# What do you use for duck ponds



## greenSearcher (Mar 23, 2007)

Living south of the Red River, watering tanks are more common than natural ponds.  What have you used to build a smallish duck pond? I have thought that perhaps a heavier wading pool might work, but I am uncertain of the depth best suited to the ducks enjoyment. What have you found that works?

Thanks


----------



## Navotifarm (Dec 16, 2009)

A plastic kiddy pool. I have ducks and geese. They need to be able to submerge their eyes in water plus they love to bathe. They track a LOT of mud and crap in the water, so it needs to be changed regularly. A kiddy pool is deep enough for them yet light enough for me to tip over and empty. As an aside, I have their pool next to an elderberry patch which LOVES the water and nutrients.


----------



## GrannyCarol (Mar 23, 2005)

Yep, I use the cheap kiddie wading pools for larger baths. They are nasty fast, so use one you can dump easily or get a bigger one and a dirty water pump. For winter and for smaller pens, I have the contractors tubs that are used to mix concrete in, both the bigger ones and the smaller. Unlike the kiddie pools, which last a couple of years and then crack, these are very durable and great for when ducks are confined or things ice up.

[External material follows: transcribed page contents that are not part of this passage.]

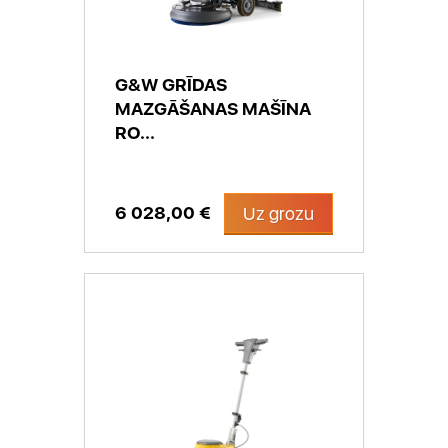
G&W GRĪDAS
MAZGĀŠANAS MAŠĪNA
RO...
6 028,00 €
Uz grozu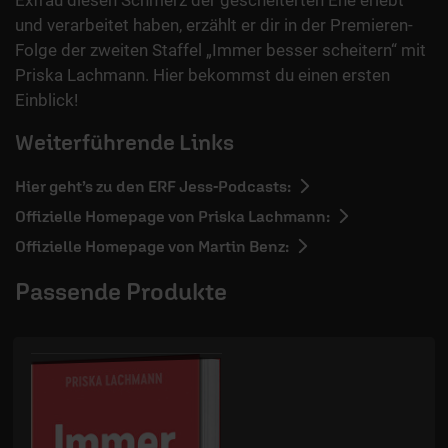
Exfrau diesen Schmerz der gescheiterten Ehe erlebt
und verarbeitet haben, erzählt er dir in der Premieren-
Folge der zweiten Staffel „Immer besser scheitern“ mit
Priska Lachmann. Hier bekommst du einen ersten
Einblick!
Weiterführende Links
Hier geht’s zu den ERF Jess-Podcasts:
Offizielle Homepage von Priska Lachmann:
Offizielle Homepage von Martin Benz:
Passende Produkte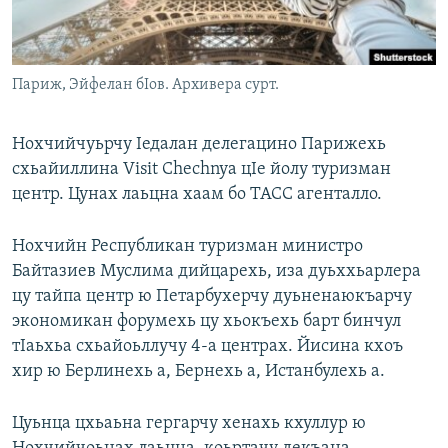
Маршо Радион ерриг сайташ
Париж, Эйфелан бIов. Архивера сурт.
Нохчийчуьрчу Iедалан делегацино Парижехь
схьайиллина Visit Chechnya цIе йолу туризман
центр. Цунах лаьцна хаам бо ТАСС агенталло.
Нохчийн Республикан туризман министро
Байтазиев Муслима дийцарехь, иза дуьххьарлера
цу тайпа центр ю Петарбухерчу дуьненаюкъарчу
экономикан форумехь цу хьокъехь барт бинчул
тIаьхьа схьайоьллучу 4-а центрах. Йисина кхоъ
хир ю Берлинехь а, Бернехь а, Истанбулехь а.
Цуьнца цхьаьна гергарчу хенахь кхуллур ю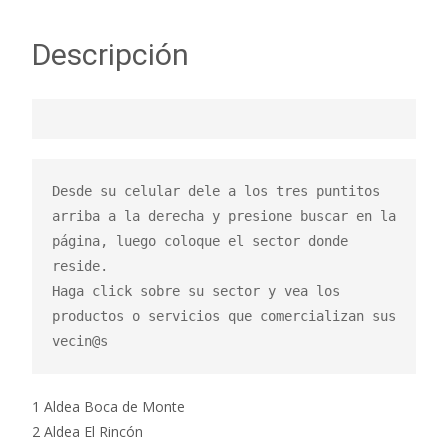
Descripción
Desde su celular dele a los tres puntitos 
arriba a la derecha y presione buscar en la 
página, luego coloque el sector donde 
reside.

Haga click sobre su sector y vea los 
productos o servicios que comercializan sus 
vecin@s
1 Aldea Boca de Monte
2 Aldea El Rincón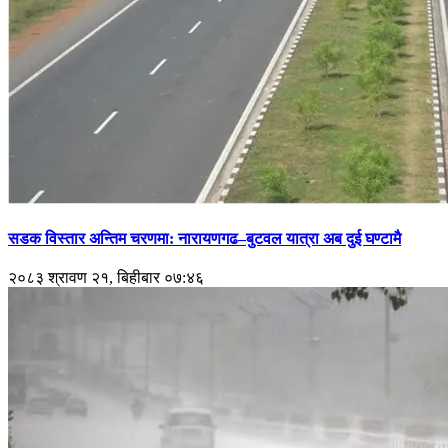
सडक विस्तार अन्तिम चरणमा: नारायणगढ–बुटवल यात्रा अब दुई घण्टामै
२०८३ श्रावण २१, बिहीबार ०७:४६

I can fill one in the morning and dump it after bath time in the winter. 

Here's some youngin's having a good time:


----------



## Danaus29 (Sep 12, 2005)

Sandbox, I had 3 for 100 ducks. And I had got all the sandboxes for free. I used the little tykes turtle sandboxes. They hold up well even in freezing weather. But they tend to freeze to the ground so they can't be dumped. I don't think greenSearcher has to worry about freezing though.


----------



## Rocktown Gal (Feb 19, 2008)

I have a blue kiddie pool like in the picture and a green turtle sandbox. They love it not matter what it looks like.


----------



## Runestone (Jan 7, 2007)

I use the kiddie pools as well...they don't get dumped - I use buckets to empty them...pour the lovely mixture on my flowers and shrubs .... good for them and I'm not wasting the water


----------



## lilachill (Apr 2, 2006)

Found a shallow rectangular (30"x24")plastic tub at the hardware store. It is easy to dump and with a float valve the ducks and geese are happy.


----------



## GrannyCarol (Mar 23, 2005)

My thought is to use the dirty water pump to water the apple trees, works a charm.


----------



## BackfourtyMI. (Sep 3, 2007)

I also use a kiddie pool, the ducks all Love it.


----------



## Rosebud (Jul 11, 2010)

I use one of those kiddie pools to. I only have 2 ducks but the water gets dirty fast and they are so easy to dump. This is my first year with ducks so I'll have to look for something a little stronger for winter cause I'm sure the water will freeze.


----------



## mduncn52 (Sep 8, 2007)

I have been using a kiddie pool for my ducks for a year now and my ducks love it. Got it at Wally ( the senior working in the dept and I dug it out of the snow in January. Oh yeah, pools never fail in the summer! Now for the dummy moment. Twice a week I use a submersible pump to clean and refill the pool. I have been sending the water++(water+nutrients) out to the street and my garden is only 20 feet in the other direction. WHAT WAS I THINKING?????


----------



## COSunflower (Dec 4, 2006)

I always used the plastic kiddie pools in summer and I have a couple thick rubber horse waterers that aren't too deep that I use in the winter. They don't freeze too fast so the ducks get a nice little bath in the cold mornings and then the next day I pour some of the hot water over it upside down and the ice pops out like an icecube tray! It's funny to see a duck standing in the water while the steam rises around it...it's own personal hot tub - LOL


----------